• _PROBLEMS_
1. In the lambda calculus thread, in what year did North-Holland publish Scott's "Models for type-free calculi"?
2. Return the passage of the lambda calculus thread that begins at the words "Abstracting interesting types" and stops after the words "lattices, Springer 1980.".
3. Can you resume the lambda calculus thread from its last line?

───── PAGE

It seems that n-categries are a usefull means to construct interesting
continous lattices and hence interesting models of Lambda calculus.
Abstracting interesting types of respresentation theory as special
'Lambda calculi' would be indeed quite interesting.
See [Gierz, Hofmann, Keimel, Lawson, Mislove, Scott]
A compendium of continous lattices, Springer 1980.
For the aspects of Lambda calculus see
[Scott] Models for type-free calculi, Logic,
Methodology and Philosophy of Science IV, P. Suppes et alii eds.,
North-Holland 1973, 157-187
Timothy Chow
In article <5igveo$l87$1...@news.fas.harvard.edu>,
Tal Kubo <ku...@abel.math.harvard.edu> wrote:
>Perhaps the pulpit would be better used to call attention to less
>traditional directions whose fruitfulness is yet to be recognized.

──────────
───── EXCERPTED RECORDS

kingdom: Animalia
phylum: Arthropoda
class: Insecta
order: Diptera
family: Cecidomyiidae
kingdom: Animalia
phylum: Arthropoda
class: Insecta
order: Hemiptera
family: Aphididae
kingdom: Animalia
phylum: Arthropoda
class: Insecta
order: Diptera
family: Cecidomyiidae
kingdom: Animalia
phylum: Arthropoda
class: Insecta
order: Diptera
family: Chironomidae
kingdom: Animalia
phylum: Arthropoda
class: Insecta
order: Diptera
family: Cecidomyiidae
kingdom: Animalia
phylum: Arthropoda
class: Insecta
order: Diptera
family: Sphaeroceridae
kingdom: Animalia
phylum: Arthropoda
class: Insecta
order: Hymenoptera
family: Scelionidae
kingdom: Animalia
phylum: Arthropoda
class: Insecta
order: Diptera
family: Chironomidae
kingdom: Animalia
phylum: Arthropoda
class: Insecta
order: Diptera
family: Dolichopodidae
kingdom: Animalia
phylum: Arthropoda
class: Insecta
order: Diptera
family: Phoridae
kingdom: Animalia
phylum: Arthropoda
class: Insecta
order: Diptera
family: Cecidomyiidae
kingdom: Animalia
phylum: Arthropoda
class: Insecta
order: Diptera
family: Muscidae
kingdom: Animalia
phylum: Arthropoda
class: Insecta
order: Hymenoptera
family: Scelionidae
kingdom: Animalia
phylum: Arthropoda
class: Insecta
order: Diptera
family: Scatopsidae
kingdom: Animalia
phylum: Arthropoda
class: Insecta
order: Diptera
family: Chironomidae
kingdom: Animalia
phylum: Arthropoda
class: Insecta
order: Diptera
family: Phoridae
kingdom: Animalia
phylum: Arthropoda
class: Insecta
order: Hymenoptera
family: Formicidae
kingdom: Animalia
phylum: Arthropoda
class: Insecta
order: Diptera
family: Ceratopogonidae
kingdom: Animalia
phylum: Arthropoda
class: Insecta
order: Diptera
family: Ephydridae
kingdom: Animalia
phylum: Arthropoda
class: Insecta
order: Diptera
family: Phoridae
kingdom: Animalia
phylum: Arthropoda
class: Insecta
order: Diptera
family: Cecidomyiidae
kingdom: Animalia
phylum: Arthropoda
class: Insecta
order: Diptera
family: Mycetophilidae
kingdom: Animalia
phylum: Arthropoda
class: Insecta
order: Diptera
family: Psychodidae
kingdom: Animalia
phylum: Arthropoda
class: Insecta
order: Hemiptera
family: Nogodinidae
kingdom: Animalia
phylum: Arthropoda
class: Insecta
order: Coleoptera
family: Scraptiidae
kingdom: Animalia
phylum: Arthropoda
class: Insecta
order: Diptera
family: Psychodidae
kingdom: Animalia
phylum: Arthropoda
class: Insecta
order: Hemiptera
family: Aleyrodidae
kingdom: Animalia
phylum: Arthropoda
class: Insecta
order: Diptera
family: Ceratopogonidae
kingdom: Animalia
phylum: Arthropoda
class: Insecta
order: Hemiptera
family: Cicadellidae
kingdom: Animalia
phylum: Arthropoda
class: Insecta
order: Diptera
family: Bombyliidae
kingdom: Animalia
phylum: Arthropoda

──────────

• _FINAL ANSWERS_
1. 1973

2.
Abstracting interesting types of respresentation theory as special
'Lambda calculi' would be indeed quite interesting.
See [Gierz, Hofmann, Keimel, Lawson, Mislove, Scott]
A compendium of continous lattices, Springer 1980.

3.
At the recent Garrett Birkhoff Memorial Conference, Gian-Carlo Rota
spoke on "The many lives of lattice theory." After giving a splendid
overview of the subject, he concluded as follows.
These developments, and several others that will not be mentioned
because my time is up, are a belated validation of Garrett Birkhoff's
vision, which we learned in three editions of his "Lattice Theory,"
and they betoken Prof. Gelfand's oft-repeated prediction that lattice
theory will play a leading role in the mathematics of the twenty-first
century.
On a different note, my personal feeling is that mathematics has grown
increasingly fragmented over the past century. This is in spite of
the mathematician's love for generalizations and unifying themes.
Maybe the sheer volume of mathematics makes such fragmentation
inevitable, but I would like to see more unity in the next century.
Such "housekeeping" doesn't have much prestige, though.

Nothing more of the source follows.